Les résultats déclarés par les contribuables peuvent être rectifiés d’office par l’Administration dans les cas suivants :

  • non-présentation des documents comptables et pièces annexes ;
  • erreurs, omissions ou inexactitudes graves ou répétées dans la comptabilisation des opérations effectuées ;
  • défaut de pièces justificatives privant la comptabilité de toute valeur probante ;
  • tenue de comptabilité parallèle ;
  • déclarations comportant des erreurs matérielles, non régularisées par le contribuable après un délai de 10 jours faisant suite à une relance de l’Administration en vue de corriger lesdites erreurs.

PROCEDURES DE REPRESSION DES ABUS DE DROIT.

L’abus de droit correspond à des manœuvres de dissimulation de la véritable portée d’un contrat ou d’une convention. Il s’agit des manœuvres qui ont pour effet, par exemple, de réduire le montant des droits d’enregistrement normalement dus ou encore déguiser des transferts de bénéfices.

Ce type d’acte n’est pas opposable à l’Administration qui est en droit de restituer son véritable caractère à l’opération litigieuse.

Les faits qui constituent des manœuvres frauduleuses sont sanctionnés par des majorations de 150% et peuvent entrainer des poursuites correctionnelles pour fraude fiscale.

PROCEDURES DE RECTIFICATION SPONTANEE.

Les contribuables de bonne foi désirent spontanément bien faire. Ce désire consiste à réparer une omission, à rectifier une erreur ayant conduit à une insuffisance dans les éléments servant de base au calcul des impôts. L’Administration l’autorise à saisir ses services compétents, en vue de leur soumettre les déclarations rectificatives appropriées.

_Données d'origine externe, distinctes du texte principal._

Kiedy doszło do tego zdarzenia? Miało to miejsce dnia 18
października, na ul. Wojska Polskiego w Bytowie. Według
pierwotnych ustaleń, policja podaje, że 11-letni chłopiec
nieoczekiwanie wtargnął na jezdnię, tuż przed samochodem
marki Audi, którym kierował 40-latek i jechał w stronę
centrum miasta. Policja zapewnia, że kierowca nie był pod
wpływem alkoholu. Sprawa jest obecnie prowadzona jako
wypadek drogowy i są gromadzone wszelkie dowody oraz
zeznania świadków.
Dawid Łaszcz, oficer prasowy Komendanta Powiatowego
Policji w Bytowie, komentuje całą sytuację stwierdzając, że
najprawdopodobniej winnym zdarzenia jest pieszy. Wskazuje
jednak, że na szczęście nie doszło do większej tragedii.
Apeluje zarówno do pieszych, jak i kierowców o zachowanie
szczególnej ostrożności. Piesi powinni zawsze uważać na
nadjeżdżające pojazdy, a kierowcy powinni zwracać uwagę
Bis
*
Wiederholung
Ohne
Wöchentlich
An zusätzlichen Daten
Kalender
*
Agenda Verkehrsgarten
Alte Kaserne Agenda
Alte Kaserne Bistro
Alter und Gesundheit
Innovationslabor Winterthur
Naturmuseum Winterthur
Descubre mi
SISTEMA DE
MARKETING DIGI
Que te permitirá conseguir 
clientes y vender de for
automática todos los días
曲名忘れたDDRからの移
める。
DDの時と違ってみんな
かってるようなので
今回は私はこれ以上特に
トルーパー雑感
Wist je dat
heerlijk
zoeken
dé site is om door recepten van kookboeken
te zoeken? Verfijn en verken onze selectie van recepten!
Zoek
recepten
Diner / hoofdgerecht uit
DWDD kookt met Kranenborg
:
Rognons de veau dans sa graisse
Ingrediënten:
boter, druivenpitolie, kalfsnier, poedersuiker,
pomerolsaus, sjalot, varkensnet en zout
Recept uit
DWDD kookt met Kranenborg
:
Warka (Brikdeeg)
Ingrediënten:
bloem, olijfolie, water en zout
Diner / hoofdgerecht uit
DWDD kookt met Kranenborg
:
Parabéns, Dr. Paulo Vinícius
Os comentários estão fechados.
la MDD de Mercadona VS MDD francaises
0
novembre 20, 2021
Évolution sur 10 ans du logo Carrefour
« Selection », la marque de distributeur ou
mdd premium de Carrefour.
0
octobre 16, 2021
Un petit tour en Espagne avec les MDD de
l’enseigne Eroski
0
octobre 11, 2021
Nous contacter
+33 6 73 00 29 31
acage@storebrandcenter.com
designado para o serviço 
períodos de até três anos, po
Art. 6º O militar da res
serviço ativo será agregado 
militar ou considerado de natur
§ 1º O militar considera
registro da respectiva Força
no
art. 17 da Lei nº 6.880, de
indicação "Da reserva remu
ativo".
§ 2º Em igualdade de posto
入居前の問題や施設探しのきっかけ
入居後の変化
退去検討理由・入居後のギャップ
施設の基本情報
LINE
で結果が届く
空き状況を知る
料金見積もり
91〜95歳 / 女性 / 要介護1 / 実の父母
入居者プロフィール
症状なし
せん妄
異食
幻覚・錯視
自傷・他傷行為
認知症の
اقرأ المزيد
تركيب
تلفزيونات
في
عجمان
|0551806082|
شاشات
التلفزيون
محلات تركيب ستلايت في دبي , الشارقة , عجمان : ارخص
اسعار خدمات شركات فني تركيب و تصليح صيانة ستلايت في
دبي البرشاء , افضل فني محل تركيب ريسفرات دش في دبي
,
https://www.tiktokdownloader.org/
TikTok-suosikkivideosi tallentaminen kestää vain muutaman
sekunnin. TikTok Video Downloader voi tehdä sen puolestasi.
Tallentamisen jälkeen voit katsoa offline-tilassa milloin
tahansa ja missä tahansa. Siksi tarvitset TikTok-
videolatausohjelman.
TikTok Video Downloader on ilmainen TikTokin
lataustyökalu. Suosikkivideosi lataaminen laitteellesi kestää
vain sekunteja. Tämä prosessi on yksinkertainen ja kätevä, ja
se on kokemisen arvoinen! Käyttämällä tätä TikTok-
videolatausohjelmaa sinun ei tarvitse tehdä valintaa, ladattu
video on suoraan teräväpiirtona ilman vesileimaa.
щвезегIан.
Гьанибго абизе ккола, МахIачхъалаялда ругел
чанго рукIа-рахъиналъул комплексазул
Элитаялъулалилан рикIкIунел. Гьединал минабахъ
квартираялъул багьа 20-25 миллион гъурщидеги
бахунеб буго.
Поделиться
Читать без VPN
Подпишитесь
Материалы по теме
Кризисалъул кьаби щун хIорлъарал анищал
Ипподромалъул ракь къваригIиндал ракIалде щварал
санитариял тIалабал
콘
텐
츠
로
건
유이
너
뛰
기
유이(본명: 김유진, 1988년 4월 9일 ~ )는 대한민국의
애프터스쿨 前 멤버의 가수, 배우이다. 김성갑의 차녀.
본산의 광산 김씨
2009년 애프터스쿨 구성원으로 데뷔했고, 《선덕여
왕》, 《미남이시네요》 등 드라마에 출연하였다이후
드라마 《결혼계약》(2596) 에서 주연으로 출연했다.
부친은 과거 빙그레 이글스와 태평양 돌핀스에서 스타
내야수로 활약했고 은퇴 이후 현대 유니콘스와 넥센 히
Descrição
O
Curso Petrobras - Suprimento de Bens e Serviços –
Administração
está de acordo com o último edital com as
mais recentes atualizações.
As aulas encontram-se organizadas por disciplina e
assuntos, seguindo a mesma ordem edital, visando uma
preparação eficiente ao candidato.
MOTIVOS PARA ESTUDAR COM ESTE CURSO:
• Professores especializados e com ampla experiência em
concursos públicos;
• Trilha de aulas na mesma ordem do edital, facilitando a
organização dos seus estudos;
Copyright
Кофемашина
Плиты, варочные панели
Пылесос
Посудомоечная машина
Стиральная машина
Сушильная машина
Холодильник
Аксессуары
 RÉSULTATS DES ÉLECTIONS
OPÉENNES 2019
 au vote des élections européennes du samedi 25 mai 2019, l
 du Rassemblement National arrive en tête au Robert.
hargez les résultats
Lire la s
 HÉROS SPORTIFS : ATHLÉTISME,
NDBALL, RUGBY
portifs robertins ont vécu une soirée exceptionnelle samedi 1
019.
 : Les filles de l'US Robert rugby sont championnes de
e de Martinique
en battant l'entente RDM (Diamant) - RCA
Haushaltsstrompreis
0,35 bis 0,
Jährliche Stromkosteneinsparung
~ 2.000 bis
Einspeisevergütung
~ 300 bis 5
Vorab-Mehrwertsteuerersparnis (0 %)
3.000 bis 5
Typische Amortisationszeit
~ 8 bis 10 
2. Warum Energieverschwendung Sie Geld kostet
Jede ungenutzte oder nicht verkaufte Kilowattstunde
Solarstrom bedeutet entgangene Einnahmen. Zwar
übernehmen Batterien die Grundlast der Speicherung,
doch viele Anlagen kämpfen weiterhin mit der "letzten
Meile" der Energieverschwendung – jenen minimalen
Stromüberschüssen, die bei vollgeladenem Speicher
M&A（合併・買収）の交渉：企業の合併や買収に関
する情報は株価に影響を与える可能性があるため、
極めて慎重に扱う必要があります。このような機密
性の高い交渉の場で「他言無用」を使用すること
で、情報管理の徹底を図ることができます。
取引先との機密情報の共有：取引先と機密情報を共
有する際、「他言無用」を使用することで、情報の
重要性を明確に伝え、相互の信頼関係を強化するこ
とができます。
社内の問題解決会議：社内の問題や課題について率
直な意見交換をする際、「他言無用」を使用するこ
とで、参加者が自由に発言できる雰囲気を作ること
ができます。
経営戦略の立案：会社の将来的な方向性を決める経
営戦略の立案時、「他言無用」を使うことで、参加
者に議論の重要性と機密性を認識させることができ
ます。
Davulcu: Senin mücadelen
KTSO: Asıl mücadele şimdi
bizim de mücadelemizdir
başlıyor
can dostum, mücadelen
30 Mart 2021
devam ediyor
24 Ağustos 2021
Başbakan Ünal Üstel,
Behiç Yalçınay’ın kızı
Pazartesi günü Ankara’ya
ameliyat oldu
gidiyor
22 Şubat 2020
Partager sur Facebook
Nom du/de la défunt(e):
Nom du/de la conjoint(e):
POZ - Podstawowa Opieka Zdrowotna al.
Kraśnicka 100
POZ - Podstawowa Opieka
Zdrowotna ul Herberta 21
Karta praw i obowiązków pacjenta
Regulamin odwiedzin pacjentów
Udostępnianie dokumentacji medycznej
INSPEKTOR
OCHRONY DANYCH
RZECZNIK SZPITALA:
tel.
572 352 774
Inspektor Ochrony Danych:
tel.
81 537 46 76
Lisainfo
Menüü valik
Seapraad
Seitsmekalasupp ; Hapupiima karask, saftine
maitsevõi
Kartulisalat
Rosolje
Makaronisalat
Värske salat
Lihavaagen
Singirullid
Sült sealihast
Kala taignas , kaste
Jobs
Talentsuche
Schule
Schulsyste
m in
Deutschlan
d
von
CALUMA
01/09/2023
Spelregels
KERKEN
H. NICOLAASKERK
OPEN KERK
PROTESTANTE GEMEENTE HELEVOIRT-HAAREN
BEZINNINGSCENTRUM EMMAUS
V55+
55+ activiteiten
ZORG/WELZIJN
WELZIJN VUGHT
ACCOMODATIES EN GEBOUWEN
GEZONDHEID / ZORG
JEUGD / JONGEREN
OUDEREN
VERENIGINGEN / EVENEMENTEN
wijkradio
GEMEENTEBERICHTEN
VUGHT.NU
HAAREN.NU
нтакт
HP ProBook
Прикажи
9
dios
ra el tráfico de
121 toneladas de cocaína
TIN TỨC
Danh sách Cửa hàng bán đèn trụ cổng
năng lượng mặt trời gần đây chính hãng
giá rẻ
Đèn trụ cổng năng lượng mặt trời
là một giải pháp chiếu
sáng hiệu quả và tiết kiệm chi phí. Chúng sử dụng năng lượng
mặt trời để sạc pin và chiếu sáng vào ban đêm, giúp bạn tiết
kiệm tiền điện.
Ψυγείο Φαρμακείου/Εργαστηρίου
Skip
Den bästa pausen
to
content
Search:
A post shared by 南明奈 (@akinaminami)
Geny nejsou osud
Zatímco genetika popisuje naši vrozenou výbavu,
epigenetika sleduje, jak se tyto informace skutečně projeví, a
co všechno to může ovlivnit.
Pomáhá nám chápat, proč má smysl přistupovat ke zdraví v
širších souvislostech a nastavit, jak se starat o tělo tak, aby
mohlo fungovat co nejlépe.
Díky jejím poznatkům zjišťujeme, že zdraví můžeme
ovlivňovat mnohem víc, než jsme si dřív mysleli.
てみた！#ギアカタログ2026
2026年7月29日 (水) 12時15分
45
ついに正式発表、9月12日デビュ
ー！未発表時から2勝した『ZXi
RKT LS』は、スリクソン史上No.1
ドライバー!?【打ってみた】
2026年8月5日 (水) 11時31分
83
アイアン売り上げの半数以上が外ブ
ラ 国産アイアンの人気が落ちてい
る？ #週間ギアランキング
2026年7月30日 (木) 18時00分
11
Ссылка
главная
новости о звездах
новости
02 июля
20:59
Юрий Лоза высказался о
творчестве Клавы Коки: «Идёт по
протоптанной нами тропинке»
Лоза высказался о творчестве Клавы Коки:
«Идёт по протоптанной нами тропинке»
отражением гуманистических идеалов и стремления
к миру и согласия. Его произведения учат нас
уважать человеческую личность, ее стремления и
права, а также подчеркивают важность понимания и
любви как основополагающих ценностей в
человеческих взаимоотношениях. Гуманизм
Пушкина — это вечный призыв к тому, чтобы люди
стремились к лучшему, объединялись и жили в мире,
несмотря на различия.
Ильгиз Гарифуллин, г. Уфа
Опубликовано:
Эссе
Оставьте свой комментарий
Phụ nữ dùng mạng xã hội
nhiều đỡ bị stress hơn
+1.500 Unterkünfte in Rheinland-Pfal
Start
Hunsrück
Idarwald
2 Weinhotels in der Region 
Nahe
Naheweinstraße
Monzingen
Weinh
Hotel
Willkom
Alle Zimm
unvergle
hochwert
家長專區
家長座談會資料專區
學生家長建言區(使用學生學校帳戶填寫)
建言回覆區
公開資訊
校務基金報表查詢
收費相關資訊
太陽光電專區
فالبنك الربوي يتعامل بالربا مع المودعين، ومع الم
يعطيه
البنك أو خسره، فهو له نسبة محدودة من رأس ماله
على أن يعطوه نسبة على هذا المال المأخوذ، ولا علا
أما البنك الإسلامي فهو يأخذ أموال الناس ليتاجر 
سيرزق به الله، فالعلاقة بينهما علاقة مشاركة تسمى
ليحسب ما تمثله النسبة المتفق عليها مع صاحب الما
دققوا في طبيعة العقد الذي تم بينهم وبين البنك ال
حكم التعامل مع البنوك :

Cette procédure particulière s’applicable dans les conditions suivantes :

  • d’abord aucune insuffisance de même nature n’a été relevée par l’Administration au cours des trois années précédentes ;
  • ensuite le contribuable n’a pas fait l’objet d’une procédure de redressement sur les points soumis rectification spontanée ;
  • enfin le contribuable n’a pas reçu un avis de vérification de comptabilité ou de vérification approfondie de sa situation fiscale d’ensemble au regard de l’impôt général sur le revenu.

Lorsque l’Administration est d’accord avec les rectifications proposées, le contribuable s’engage à acquitter immédiatement les droits simples ainsi que les pénalités prévues à l’article 161 du LPF.